“Culturally important” is just one of the ways Martin Berg, an aquatic ecologist and professor at Loyola, would describe his lab’s research.
Berg’s research dives into the depths of examining the impact of invasive species on populations of aquatic insects, which are the main food source for Alaskan salmon. While geographically distant from the university’s Chicago campuses, Berg spoke on the influence his research has on the Loyola community.
Berg said the “interconnected” nature of his work is what he wants the university community to take away from his research.
“Whether [students] are going into STEM or business or wherever it is, understanding the fact that something they may read about in the newspaper and think, ‘Well, it doesn’t really impact me,’ but the cumulative effects can impact them,” Berg said. “Everything from food resources, salmon for example, to just having an appreciation for the environment.”
Berg narrows in on the impact invasive species have on food webs and salmon on the coastal wetland ponds of the Copper Delta River in Alaska.
When bodies of water are exposed to invasive species — non-native organisms that can cause ecological harm once they’re allowed to spread and reproduce — the major food source for fish, insects, are at risk of being depleted, according to Berg.
After noting the “decimating” effect invasive organisms such as Zebra mussels, Round Gobies and the Eurasian Ruffe have had on food webs in Lake Michigan, Berg turned to the wetlands in Alaska.
“Salmon are of course economically and culturally important to native Alaskans,” Berg said. “Anything that’s going to change the insect population up there has the potential to have an effect on the salmon populations as well.”
However, unlike his research in the Great Lakes, Berg said that changing their focus from large bodies of water to smaller wetlands gave different scientific outcomes.
“We’re not necessarily seeing decimations in food populations for fish, but we are seeing changes and reductions [in food populations],” said Berg.
For Berg, the “fun” in his research comes from the vast difference in geographic location of his lab as well.
Since the field season for salmon begins in May, the crew — Berg and typically one graduate and two undergraduate students — ventures up to Alaska for a summer of research, according to Berg.
He said taking students to the wetlands has been an unparalleled opportunity, as some said it was even “transformative” for them.
“It’s a great opportunity for undergraduates,” said Berg, “Over the past 12 years, I’ve had a couple graduate students, but I’ve had probably nine undergraduates that’ve gone to Alaska to work.”
While Berg’s research is STEM based, his lab has welcomed non-STEM major students in the past as well.
“It’s very isolating, and students learn a lot about themselves, which is great,” said Berg. “ They may say ‘I don’t like this kind of environment — being so isolated — or they really like it a lot, and that changes their perspective on things.”
At Loyola, some students find Berg’s research to be crucial to the university’s biology department and the community at large.
Gloria Selvaraj, a senior majoring in biology, considers Berg’s focus in ecology to be “impactful.”
“Seeing how food web structures in Alaska can change just by introducing one invasive species is crazy,” said Selvaraj. “Watching these changes closely can potentially serve as a way to focus on environmental changes around the campus and surrounding community as well.”
Amira McBeath, a junior majoring in psychology, considers Berg’s research to be important even as an individual who isn’t studying ecology.
“I don’t think there’s ever going to be a disadvantage to better understanding our environment, the effect it has on us and the effect we have on it,” said McBeath. “Overall, everyone could stand to benefit from this research.”
With his focus on aquatic insects and their effect on invasive species, Berg aims to “broaden horizons.”
“Even if someone isn’t interested in STEM, from the research aspect or any other aspect, our research aims to show that in fact it affects a lot of aspects of our lives,” Berg said. “Even if you don’t fully understand it, have an appreciation for it.

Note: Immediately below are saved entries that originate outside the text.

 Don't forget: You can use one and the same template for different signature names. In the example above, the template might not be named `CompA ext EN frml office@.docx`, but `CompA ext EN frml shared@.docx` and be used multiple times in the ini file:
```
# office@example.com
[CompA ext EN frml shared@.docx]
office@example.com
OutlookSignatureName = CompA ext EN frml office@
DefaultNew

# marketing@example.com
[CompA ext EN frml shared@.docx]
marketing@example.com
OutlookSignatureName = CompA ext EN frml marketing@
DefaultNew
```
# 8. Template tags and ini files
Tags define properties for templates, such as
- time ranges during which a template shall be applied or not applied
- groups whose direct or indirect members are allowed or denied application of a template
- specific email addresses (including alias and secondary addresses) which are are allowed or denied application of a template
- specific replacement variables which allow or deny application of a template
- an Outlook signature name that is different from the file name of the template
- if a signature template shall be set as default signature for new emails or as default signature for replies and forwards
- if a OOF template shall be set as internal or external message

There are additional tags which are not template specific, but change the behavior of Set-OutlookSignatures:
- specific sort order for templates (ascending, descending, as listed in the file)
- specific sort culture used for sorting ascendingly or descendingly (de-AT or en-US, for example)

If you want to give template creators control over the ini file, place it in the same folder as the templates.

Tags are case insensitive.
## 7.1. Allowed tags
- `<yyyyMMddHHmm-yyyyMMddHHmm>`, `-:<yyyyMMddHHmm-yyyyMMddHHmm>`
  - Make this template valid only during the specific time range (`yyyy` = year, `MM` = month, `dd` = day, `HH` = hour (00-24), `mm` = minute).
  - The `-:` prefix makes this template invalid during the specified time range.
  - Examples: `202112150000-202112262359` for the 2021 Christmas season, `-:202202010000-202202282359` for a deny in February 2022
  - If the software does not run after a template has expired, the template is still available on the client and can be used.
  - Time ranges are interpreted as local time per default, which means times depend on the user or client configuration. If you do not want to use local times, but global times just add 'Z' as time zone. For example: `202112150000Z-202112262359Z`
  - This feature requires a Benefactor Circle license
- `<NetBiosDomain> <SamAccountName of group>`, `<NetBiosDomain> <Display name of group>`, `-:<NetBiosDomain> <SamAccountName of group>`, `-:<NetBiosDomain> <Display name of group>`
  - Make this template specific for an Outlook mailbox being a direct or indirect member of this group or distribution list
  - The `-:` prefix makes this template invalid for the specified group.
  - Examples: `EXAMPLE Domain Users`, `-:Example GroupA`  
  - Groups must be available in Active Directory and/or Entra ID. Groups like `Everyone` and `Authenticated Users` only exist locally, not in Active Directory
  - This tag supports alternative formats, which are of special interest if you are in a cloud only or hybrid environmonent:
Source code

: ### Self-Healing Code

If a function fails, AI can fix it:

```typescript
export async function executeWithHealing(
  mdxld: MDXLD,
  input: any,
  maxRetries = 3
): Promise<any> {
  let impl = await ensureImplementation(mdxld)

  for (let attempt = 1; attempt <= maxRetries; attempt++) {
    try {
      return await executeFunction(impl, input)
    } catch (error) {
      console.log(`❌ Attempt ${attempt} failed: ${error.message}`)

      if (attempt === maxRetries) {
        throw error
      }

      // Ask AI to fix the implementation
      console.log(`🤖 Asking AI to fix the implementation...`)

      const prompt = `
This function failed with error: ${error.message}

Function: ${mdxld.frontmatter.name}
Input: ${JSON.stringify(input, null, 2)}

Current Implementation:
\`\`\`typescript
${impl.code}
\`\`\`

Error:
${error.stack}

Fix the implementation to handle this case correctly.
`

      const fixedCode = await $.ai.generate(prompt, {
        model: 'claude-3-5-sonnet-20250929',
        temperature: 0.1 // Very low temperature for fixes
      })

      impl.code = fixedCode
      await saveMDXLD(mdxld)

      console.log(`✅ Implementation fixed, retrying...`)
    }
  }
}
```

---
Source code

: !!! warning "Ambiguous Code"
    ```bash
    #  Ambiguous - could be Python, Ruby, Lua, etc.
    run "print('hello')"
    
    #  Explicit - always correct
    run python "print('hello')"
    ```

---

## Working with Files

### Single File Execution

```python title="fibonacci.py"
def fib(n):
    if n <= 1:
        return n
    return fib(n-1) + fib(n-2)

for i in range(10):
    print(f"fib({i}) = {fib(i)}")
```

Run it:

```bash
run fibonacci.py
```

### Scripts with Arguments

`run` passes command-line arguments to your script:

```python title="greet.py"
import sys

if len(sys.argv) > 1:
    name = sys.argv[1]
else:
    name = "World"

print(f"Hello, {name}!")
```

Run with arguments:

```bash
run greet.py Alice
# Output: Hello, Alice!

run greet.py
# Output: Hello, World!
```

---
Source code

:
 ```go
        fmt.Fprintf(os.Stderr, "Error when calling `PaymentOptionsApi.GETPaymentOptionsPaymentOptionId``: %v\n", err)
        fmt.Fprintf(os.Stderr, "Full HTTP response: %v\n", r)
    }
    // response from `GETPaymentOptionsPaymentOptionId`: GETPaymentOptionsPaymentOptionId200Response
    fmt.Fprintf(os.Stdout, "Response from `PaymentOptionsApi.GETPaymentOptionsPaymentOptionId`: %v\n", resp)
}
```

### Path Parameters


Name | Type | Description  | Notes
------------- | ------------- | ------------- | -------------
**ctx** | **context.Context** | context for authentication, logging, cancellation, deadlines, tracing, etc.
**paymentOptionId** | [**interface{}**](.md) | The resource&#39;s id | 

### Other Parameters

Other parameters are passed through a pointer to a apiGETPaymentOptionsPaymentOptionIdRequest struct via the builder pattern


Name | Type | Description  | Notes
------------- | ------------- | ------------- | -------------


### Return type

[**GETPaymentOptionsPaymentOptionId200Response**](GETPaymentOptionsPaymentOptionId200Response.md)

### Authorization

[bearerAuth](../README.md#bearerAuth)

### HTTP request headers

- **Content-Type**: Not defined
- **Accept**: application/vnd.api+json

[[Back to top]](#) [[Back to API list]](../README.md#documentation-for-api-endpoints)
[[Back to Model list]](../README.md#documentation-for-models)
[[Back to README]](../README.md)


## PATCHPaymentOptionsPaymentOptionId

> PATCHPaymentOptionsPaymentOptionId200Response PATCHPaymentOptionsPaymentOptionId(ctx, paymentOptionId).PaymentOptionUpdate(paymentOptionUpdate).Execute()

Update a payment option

This affects us for the rest of our lives.”
The impact invasive species have branches beyond destroying food webs, as they have the potential to result in property damage, introduce new diseases and even lead to economic instability if the the surrounding community relies on the native species as a source of income, according to National Geographic.
While Berg continues to dig at the ecological layers of insects in relation to food webs in Alaska, he said he will continue to give seminars open to all Loyola students and faculty in the near future.
To visit one of his seminars and other ecology faculty’s seminars, can be found on the Biology Department’s News and Events page.